PROBLEM REQUIREMENTS -> Once you find a line containing the word "local" in the entries below, copy it.

PROVIDED INFORMATION ->
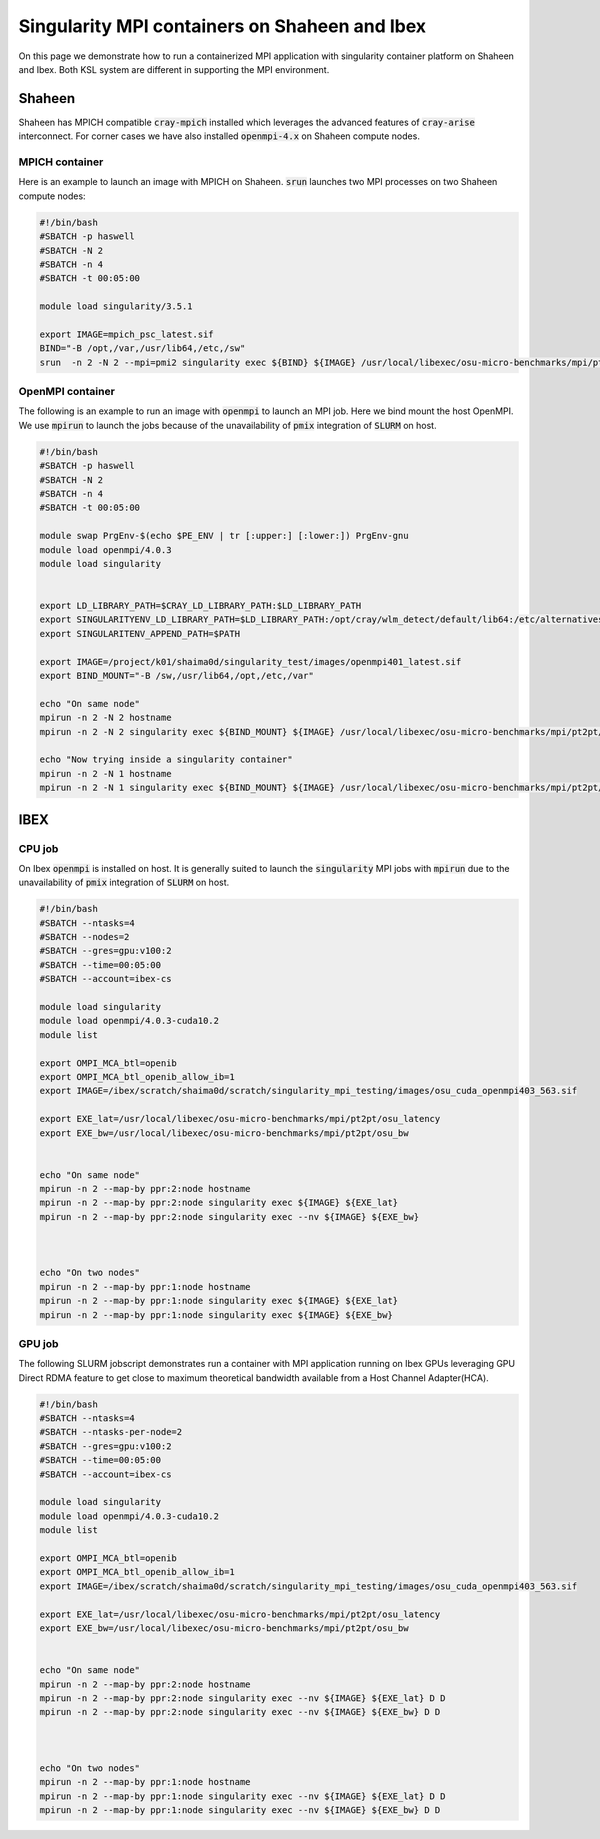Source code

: .. sectionauthor:: Mohsin Ahmed Shaikh <mohsin.shaikh@kaust.edu.sa>
.. meta::
    :description: mpi container examples
    :keywords: krccl, container, mpi

.. _mpi_container_example:

==============================================
Singularity MPI containers on Shaheen and Ibex
==============================================

On this page we demonstrate how to run a containerized MPI application with singularity container platform on Shaheen and Ibex. Both KSL system are different in supporting the MPI environment. 

Shaheen
=======

Shaheen has MPICH compatible :code:`cray-mpich` installed which leverages the advanced features of :code:`cray-arise` interconnect. For corner cases we have also installed :code:`openmpi-4.x` on Shaheen compute nodes.

MPICH container
---------------

Here is an example to launch an image with MPICH on Shaheen. :code:`srun` launches two MPI processes on two Shaheen compute nodes:

.. code-block:: bash

    #!/bin/bash 
    #SBATCH -p haswell
    #SBATCH -N 2
    #SBATCH -n 4
    #SBATCH -t 00:05:00

    module load singularity/3.5.1

    export IMAGE=mpich_psc_latest.sif
    BIND="-B /opt,/var,/usr/lib64,/etc,/sw"
    srun  -n 2 -N 2 --mpi=pmi2 singularity exec ${BIND} ${IMAGE} /usr/local/libexec/osu-micro-benchmarks/mpi/pt2pt/osu_latency

OpenMPI container
-----------------

The following is an example to run an image with :code:`openmpi` to launch an MPI job. Here we bind mount the host OpenMPI. We use :code:`mpirun` to launch the jobs because of the unavailability of :code:`pmix` integration of :code:`SLURM` on host.

.. code-block:: bash

    #!/bin/bash 
    #SBATCH -p haswell
    #SBATCH -N 2
    #SBATCH -n 4
    #SBATCH -t 00:05:00

    module swap PrgEnv-$(echo $PE_ENV | tr [:upper:] [:lower:]) PrgEnv-gnu
    module load openmpi/4.0.3
    module load singularity


    export LD_LIBRARY_PATH=$CRAY_LD_LIBRARY_PATH:$LD_LIBRARY_PATH
    export SINGULARITYENV_LD_LIBRARY_PATH=$LD_LIBRARY_PATH:/opt/cray/wlm_detect/default/lib64:/etc/alternatives:/usr/lib64:/usr/lib
    export SINGULARITENV_APPEND_PATH=$PATH

    export IMAGE=/project/k01/shaima0d/singularity_test/images/openmpi401_latest.sif
    export BIND_MOUNT="-B /sw,/usr/lib64,/opt,/etc,/var"

    echo "On same node"
    mpirun -n 2 -N 2 hostname
    mpirun -n 2 -N 2 singularity exec ${BIND_MOUNT} ${IMAGE} /usr/local/libexec/osu-micro-benchmarks/mpi/pt2pt/osu_latency

    echo "Now trying inside a singularity container"
    mpirun -n 2 -N 1 hostname
    mpirun -n 2 -N 1 singularity exec ${BIND_MOUNT} ${IMAGE} /usr/local/libexec/osu-micro-benchmarks/mpi/pt2pt/osu_latency 

IBEX
====

CPU job
-------

On Ibex :code:`openmpi` is installed on host. It is generally suited to launch the :code:`singularity` MPI jobs with :code:`mpirun` due to the unavailability of :code:`pmix` integration of :code:`SLURM` on host. 

.. code-block:: bash

    #!/bin/bash 
    #SBATCH --ntasks=4
    #SBATCH --nodes=2
    #SBATCH --gres=gpu:v100:2
    #SBATCH --time=00:05:00
    #SBATCH --account=ibex-cs

    module load singularity
    module load openmpi/4.0.3-cuda10.2
    module list

    export OMPI_MCA_btl=openib
    export OMPI_MCA_btl_openib_allow_ib=1
    export IMAGE=/ibex/scratch/shaima0d/scratch/singularity_mpi_testing/images/osu_cuda_openmpi403_563.sif

    export EXE_lat=/usr/local/libexec/osu-micro-benchmarks/mpi/pt2pt/osu_latency
    export EXE_bw=/usr/local/libexec/osu-micro-benchmarks/mpi/pt2pt/osu_bw


    echo "On same node"
    mpirun -n 2 --map-by ppr:2:node hostname
    mpirun -n 2 --map-by ppr:2:node singularity exec ${IMAGE} ${EXE_lat}
    mpirun -n 2 --map-by ppr:2:node singularity exec --nv ${IMAGE} ${EXE_bw}



    echo "On two nodes"
    mpirun -n 2 --map-by ppr:1:node hostname
    mpirun -n 2 --map-by ppr:1:node singularity exec ${IMAGE} ${EXE_lat}
    mpirun -n 2 --map-by ppr:1:node singularity exec ${IMAGE} ${EXE_bw}

GPU job
-------

The following SLURM jobscript demonstrates run a container with MPI application running on Ibex GPUs leveraging GPU Direct RDMA feature to get close to maximum theoretical bandwidth available from a Host Channel Adapter(HCA).

.. code-block:: bash

    #!/bin/bash 
    #SBATCH --ntasks=4
    #SBATCH --ntasks-per-node=2
    #SBATCH --gres=gpu:v100:2
    #SBATCH --time=00:05:00
    #SBATCH --account=ibex-cs

    module load singularity
    module load openmpi/4.0.3-cuda10.2
    module list

    export OMPI_MCA_btl=openib
    export OMPI_MCA_btl_openib_allow_ib=1
    export IMAGE=/ibex/scratch/shaima0d/scratch/singularity_mpi_testing/images/osu_cuda_openmpi403_563.sif

    export EXE_lat=/usr/local/libexec/osu-micro-benchmarks/mpi/pt2pt/osu_latency
    export EXE_bw=/usr/local/libexec/osu-micro-benchmarks/mpi/pt2pt/osu_bw


    echo "On same node"
    mpirun -n 2 --map-by ppr:2:node hostname
    mpirun -n 2 --map-by ppr:2:node singularity exec --nv ${IMAGE} ${EXE_lat} D D
    mpirun -n 2 --map-by ppr:2:node singularity exec --nv ${IMAGE} ${EXE_bw} D D



    echo "On two nodes"
    mpirun -n 2 --map-by ppr:1:node hostname
    mpirun -n 2 --map-by ppr:1:node singularity exec --nv ${IMAGE} ${EXE_lat} D D
    mpirun -n 2 --map-by ppr:1:node singularity exec --nv ${IMAGE} ${EXE_bw} D D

YOUR RESPONSE ->
    srun  -n 2 -N 2 --mpi=pmi2 singularity exec ${BIND} ${IMAGE} /usr/local/libexec/osu-micro-benchmarks/mpi/pt2pt/osu_latency
    mpirun -n 2 -N 2 singularity exec ${BIND_MOUNT} ${IMAGE} /usr/local/libexec/osu-micro-benchmarks/mpi/pt2pt/osu_latency
    mpirun -n 2 -N 1 singularity exec ${BIND_MOUNT} ${IMAGE} /usr/local/libexec/osu-micro-benchmarks/mpi/pt2pt/osu_latency 
    export EXE_lat=/usr/local/libexec/osu-micro-benchmarks/mpi/pt2pt/osu_latency
    export EXE_bw=/usr/local/libexec/osu-micro-benchmarks/mpi/pt2pt/osu_bw
    export EXE_lat=/usr/local/libexec/osu-micro-benchmarks/mpi/pt2pt/osu_latency
    export EXE_bw=/usr/local/libexec/osu-micro-benchmarks/mpi/pt2pt/osu_bw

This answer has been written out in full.